WORK REQUEST >> Can you swap "decimals" for "digits" in the data from the line with "Could you add" up to and including the line with "0.140005, 0.185259, 0.534364]]", leave everything else unchanged, and return only those lines?

INFORMATION SUPPLIED >>

+===+

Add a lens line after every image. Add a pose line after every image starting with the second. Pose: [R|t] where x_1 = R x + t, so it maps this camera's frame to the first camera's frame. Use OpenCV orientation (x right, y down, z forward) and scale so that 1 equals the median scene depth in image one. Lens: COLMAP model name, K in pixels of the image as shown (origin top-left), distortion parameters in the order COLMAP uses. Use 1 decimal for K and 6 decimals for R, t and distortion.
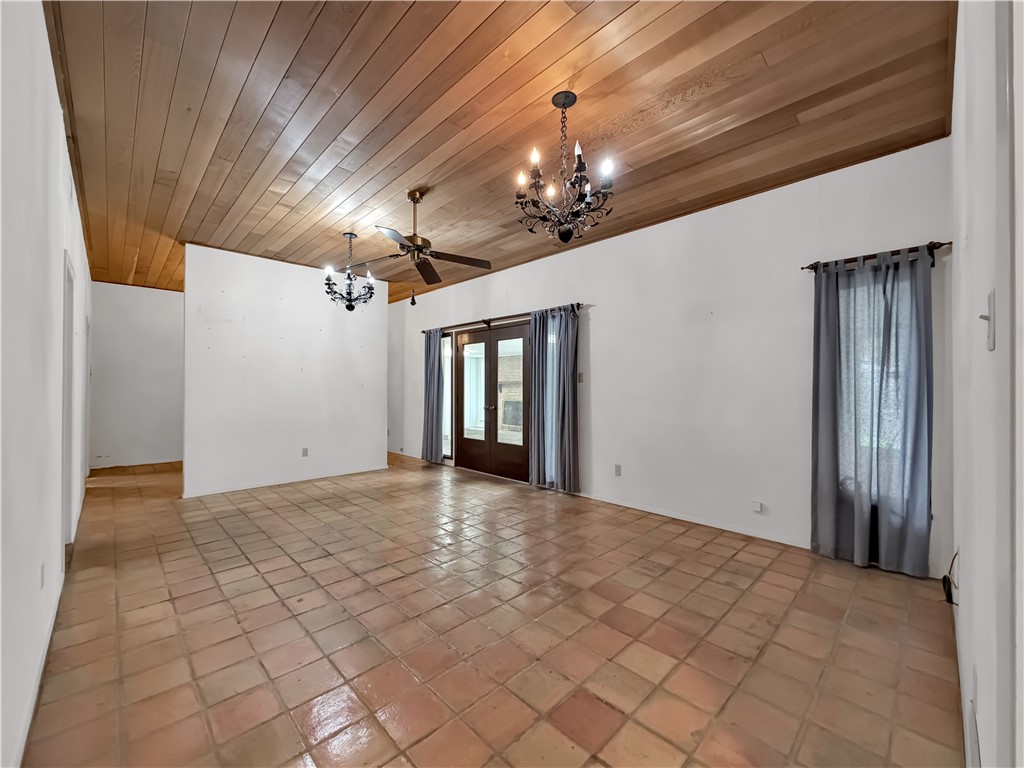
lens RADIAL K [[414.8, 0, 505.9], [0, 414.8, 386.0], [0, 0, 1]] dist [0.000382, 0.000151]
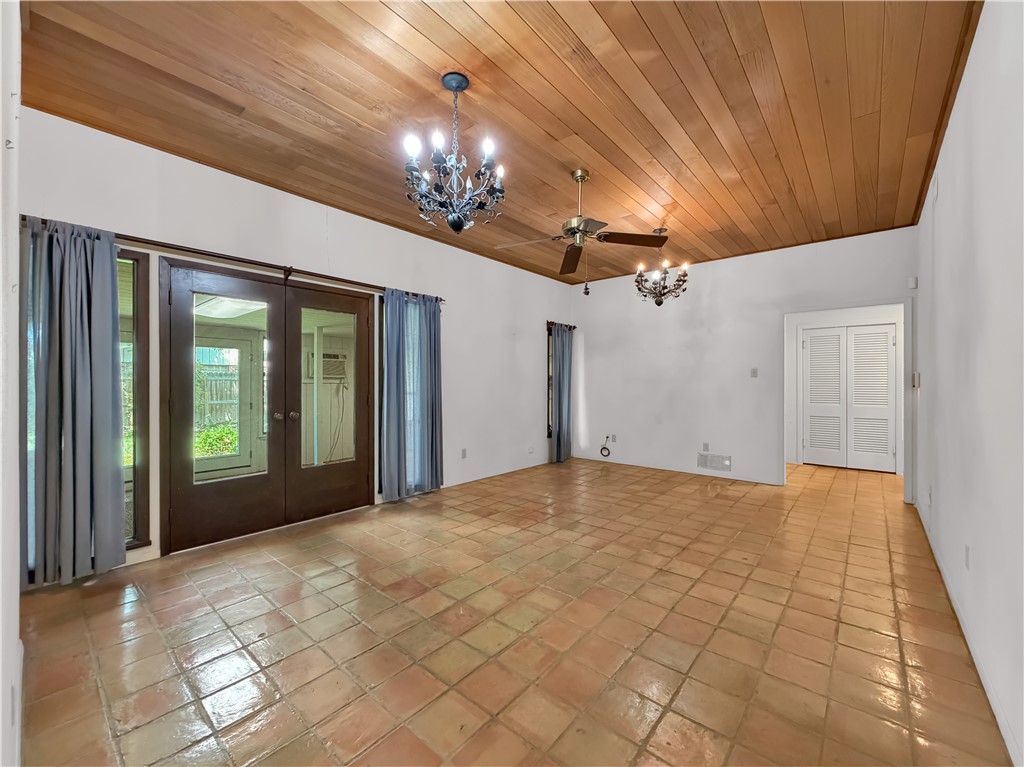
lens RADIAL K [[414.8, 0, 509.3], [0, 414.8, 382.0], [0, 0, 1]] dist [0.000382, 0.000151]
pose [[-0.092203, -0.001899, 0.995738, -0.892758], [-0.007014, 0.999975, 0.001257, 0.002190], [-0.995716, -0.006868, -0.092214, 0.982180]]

+===+

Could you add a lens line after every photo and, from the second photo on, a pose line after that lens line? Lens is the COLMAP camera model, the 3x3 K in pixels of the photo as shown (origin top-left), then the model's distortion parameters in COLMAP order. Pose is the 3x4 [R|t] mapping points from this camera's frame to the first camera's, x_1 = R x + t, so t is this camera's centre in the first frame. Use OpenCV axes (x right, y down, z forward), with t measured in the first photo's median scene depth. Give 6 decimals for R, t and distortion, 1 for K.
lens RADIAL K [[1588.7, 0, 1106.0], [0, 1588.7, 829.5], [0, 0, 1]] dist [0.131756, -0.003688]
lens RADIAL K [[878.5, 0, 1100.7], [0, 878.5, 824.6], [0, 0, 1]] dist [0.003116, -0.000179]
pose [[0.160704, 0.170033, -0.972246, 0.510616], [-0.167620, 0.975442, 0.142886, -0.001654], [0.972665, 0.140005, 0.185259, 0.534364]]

+===+

OUTPUT OF THE EXERCISE >>
Could you add a lens line after every photo and, from the second photo on, a pose line after that lens line? Lens is the COLMAP camera model, the 3x3 K in pixels of the photo as shown (origin top-left), then the model's distortion parameters in COLMAP order. Pose is the 3x4 [R|t] mapping points from this camera's frame to the first camera's, x_1 = R x + t, so t is this camera's centre in the first frame. Use OpenCV axes (x right, y down, z forward), with t measured in the first photo's median scene depth. Give 6 digits for R, t and distortion, 1 for K.
lens RADIAL K [[1588.7, 0, 1106.0], [0, 1588.7, 829.5], [0, 0, 1]] dist [0.131756, -0.003688]
lens RADIAL K [[878.5, 0, 1100.7], [0, 878.5, 824.6], [0, 0, 1]] dist [0.003116, -0.000179]
pose [[0.160704, 0.170033, -0.972246, 0.510616], [-0.167620, 0.975442, 0.142886, -0.001654], [0.972665, 0.140005, 0.185259, 0.534364]]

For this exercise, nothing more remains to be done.